■ Assigned task
Without including any picture, write out the entries exactly as they stand.

--- Provided records Enclosed Below ---

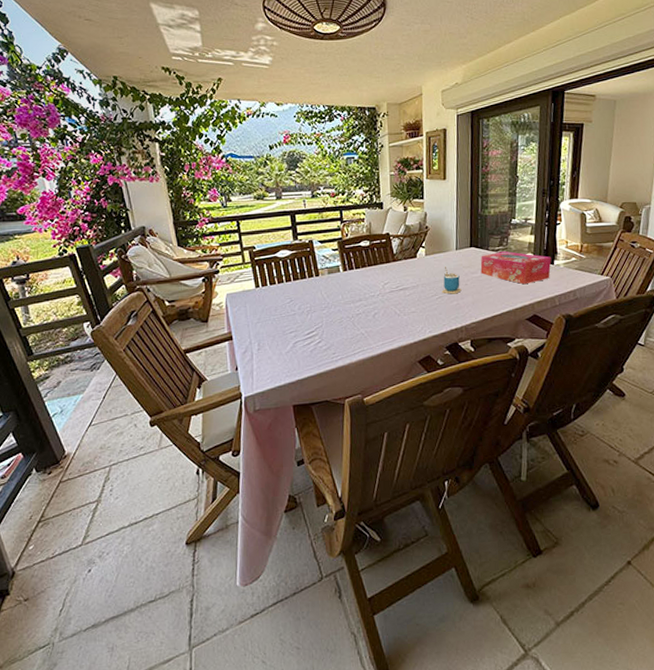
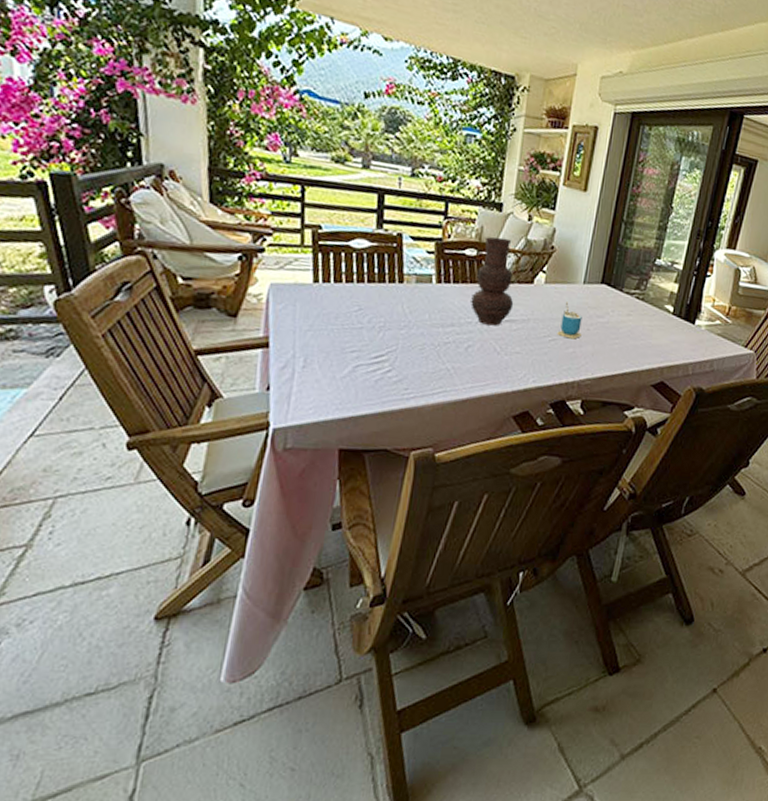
vase: none [370,228,404,296] -> present [469,237,514,326]
tissue box: present [480,251,551,285] -> none [608,296,693,343]

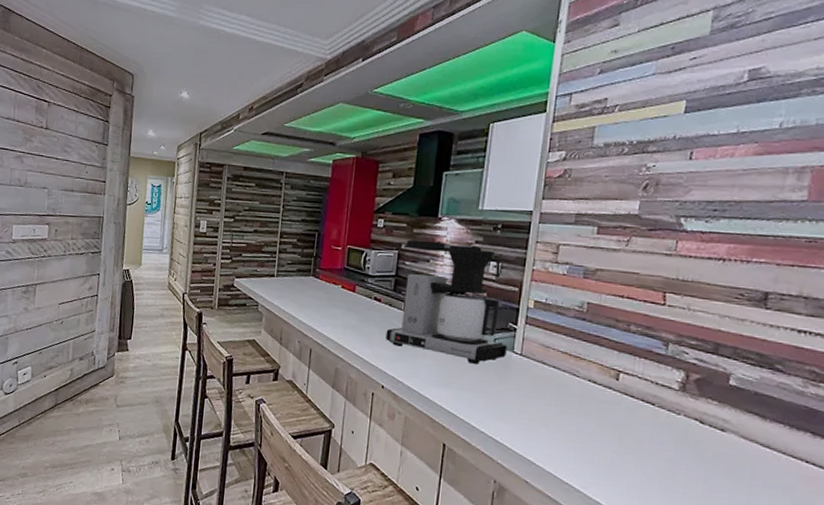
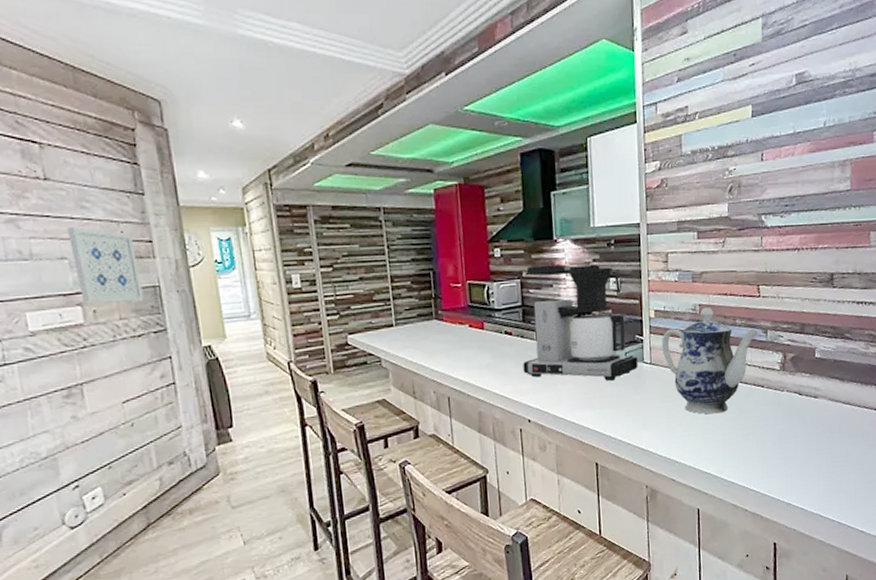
wall art: none [50,165,93,228] -> present [67,227,144,303]
teapot: none [536,307,658,423] -> present [662,308,759,414]

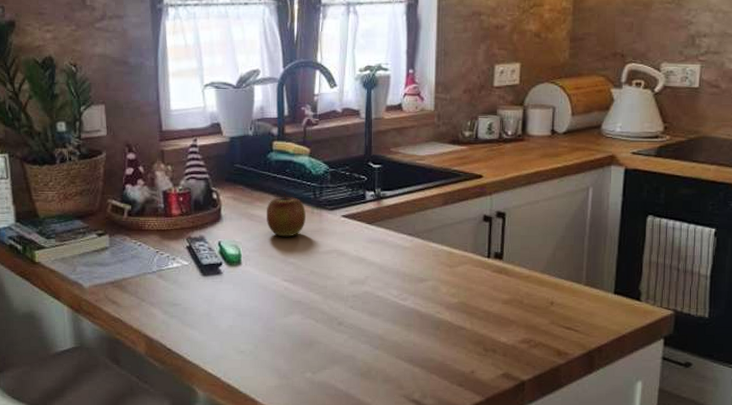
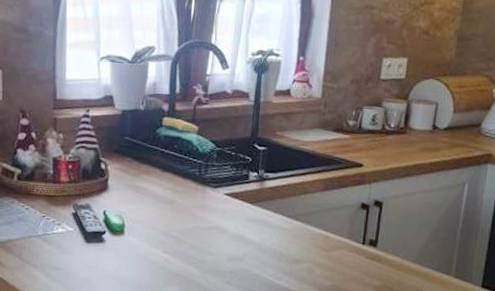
apple: present [267,193,306,237] -> none [151,168,190,211]

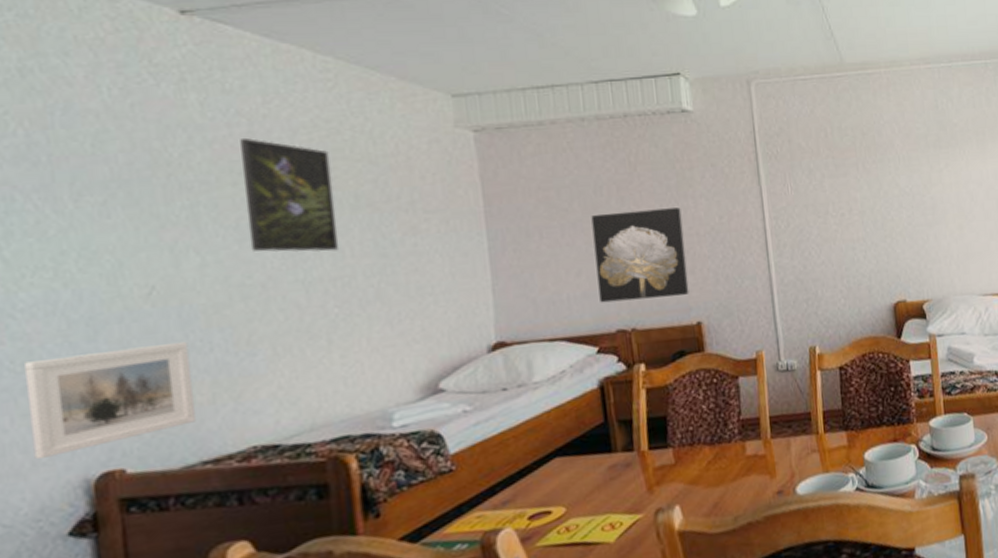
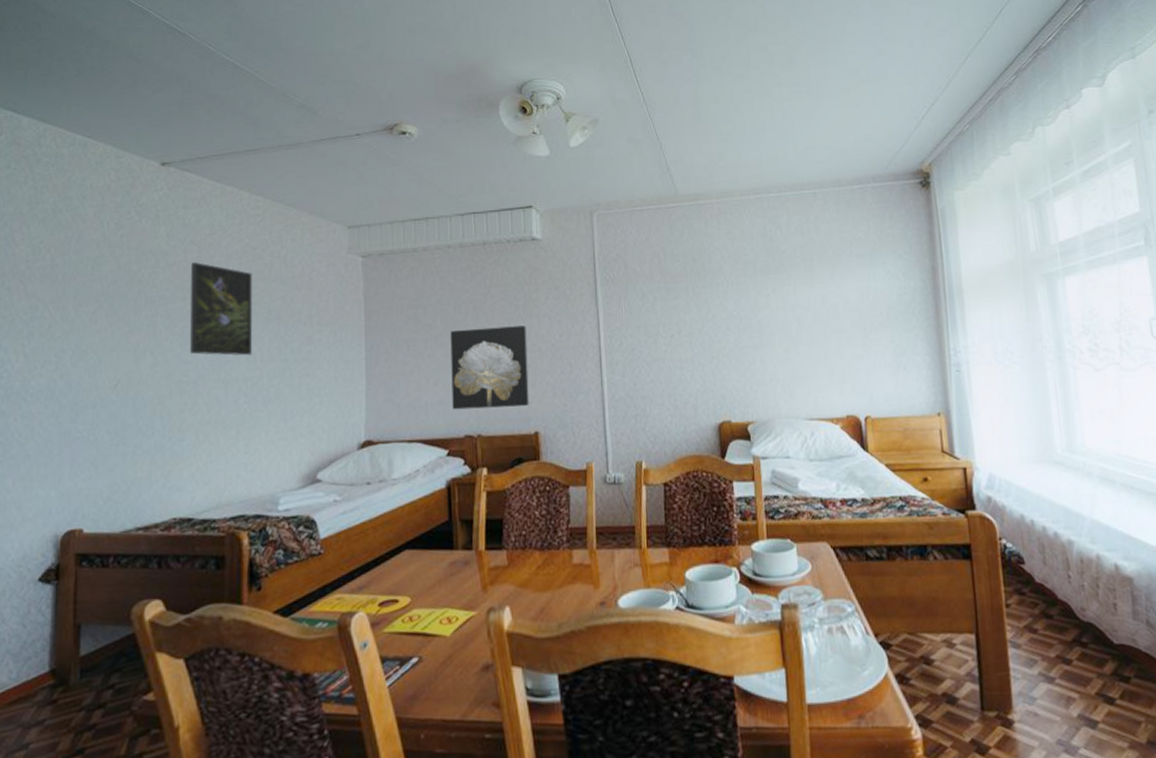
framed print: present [23,341,196,460] -> none [24,425,138,516]

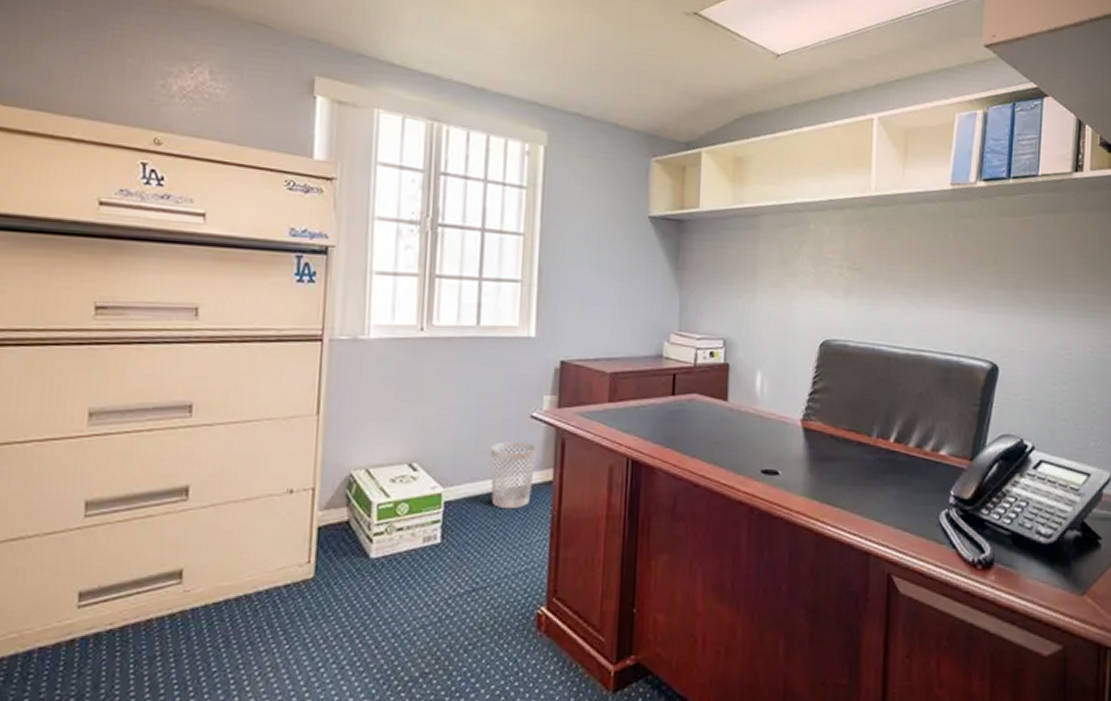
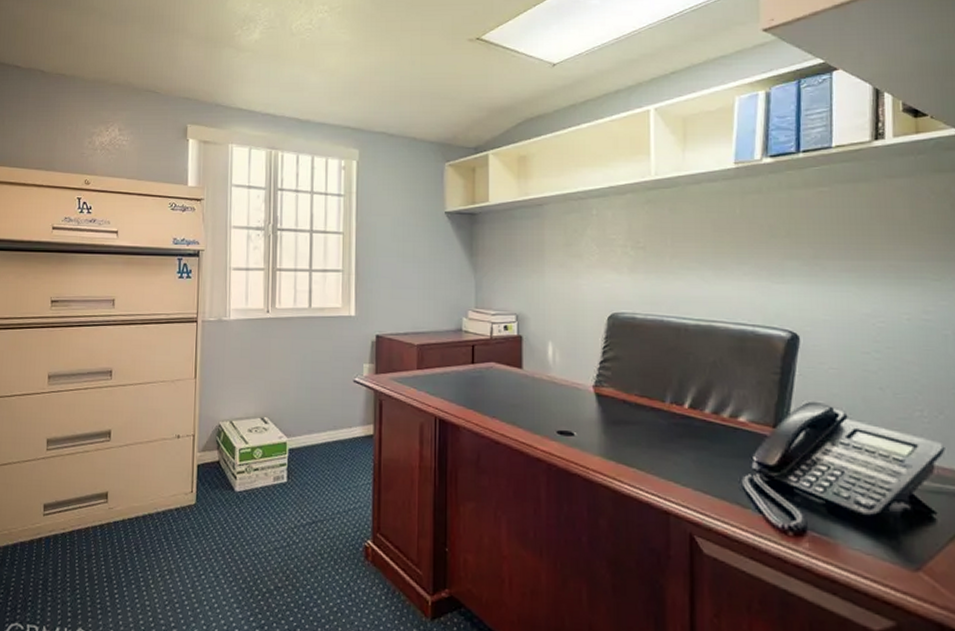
wastebasket: present [490,442,537,509] -> none [323,401,360,457]

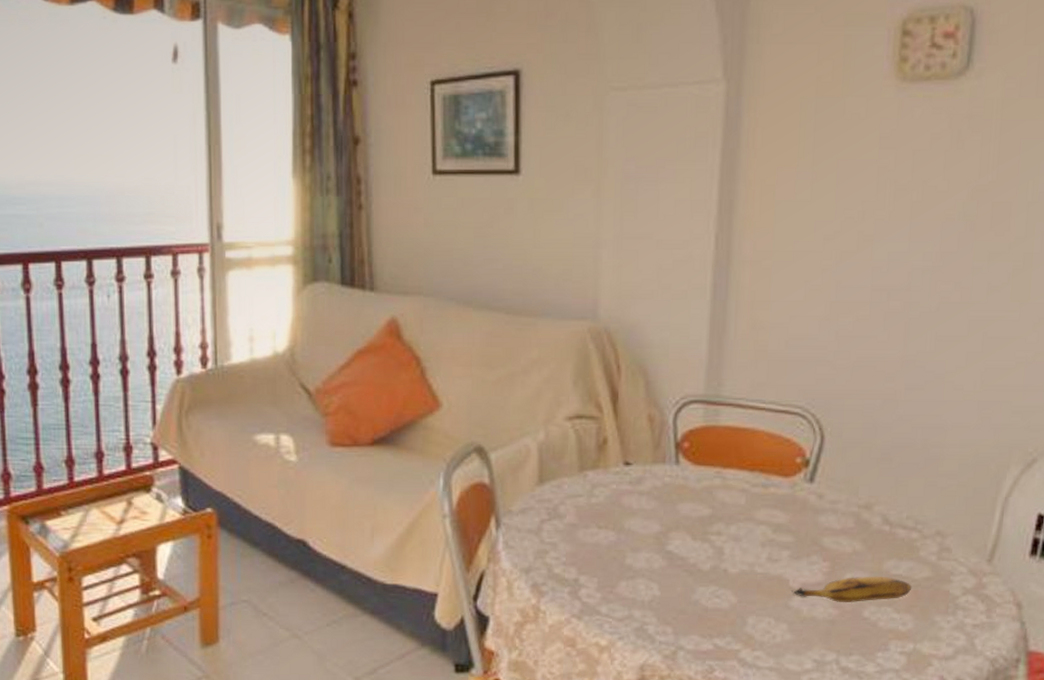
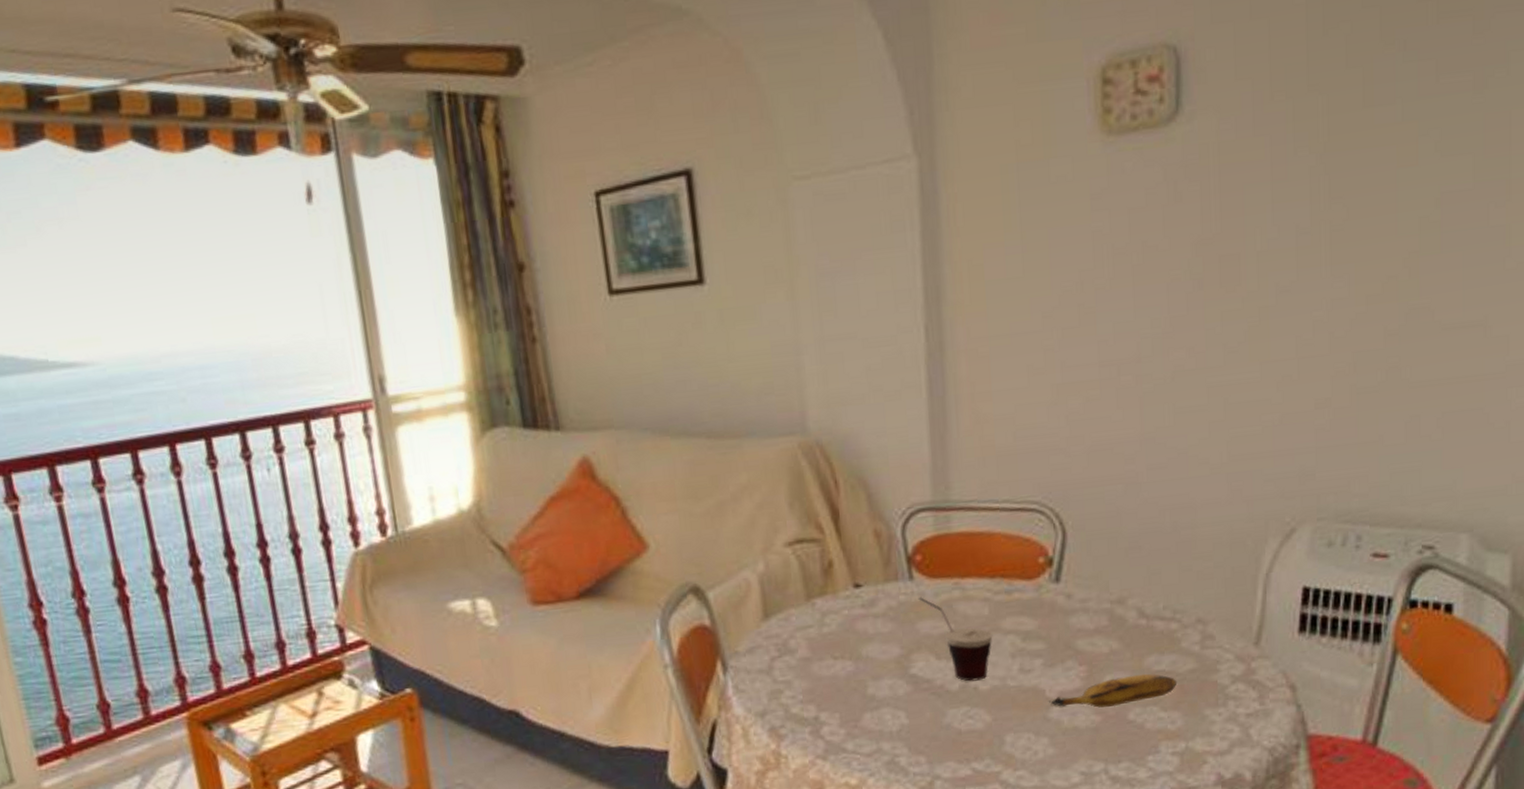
cup: none [681,481,747,564] -> present [918,597,993,682]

--- End of Enclosed Provided records ---

■ Response to this task
vase: none [370,228,404,296] -> present [469,237,514,326]
tissue box: present [480,251,551,285] -> none [608,296,693,343]

wall art: none [50,165,93,228] -> present [67,227,144,303]
teapot: none [536,307,658,423] -> present [662,308,759,414]

apple: present [267,193,306,237] -> none [151,168,190,211]

framed print: present [23,341,196,460] -> none [24,425,138,516]

wastebasket: present [490,442,537,509] -> none [323,401,360,457]

cup: none [681,481,747,564] -> present [918,597,993,682]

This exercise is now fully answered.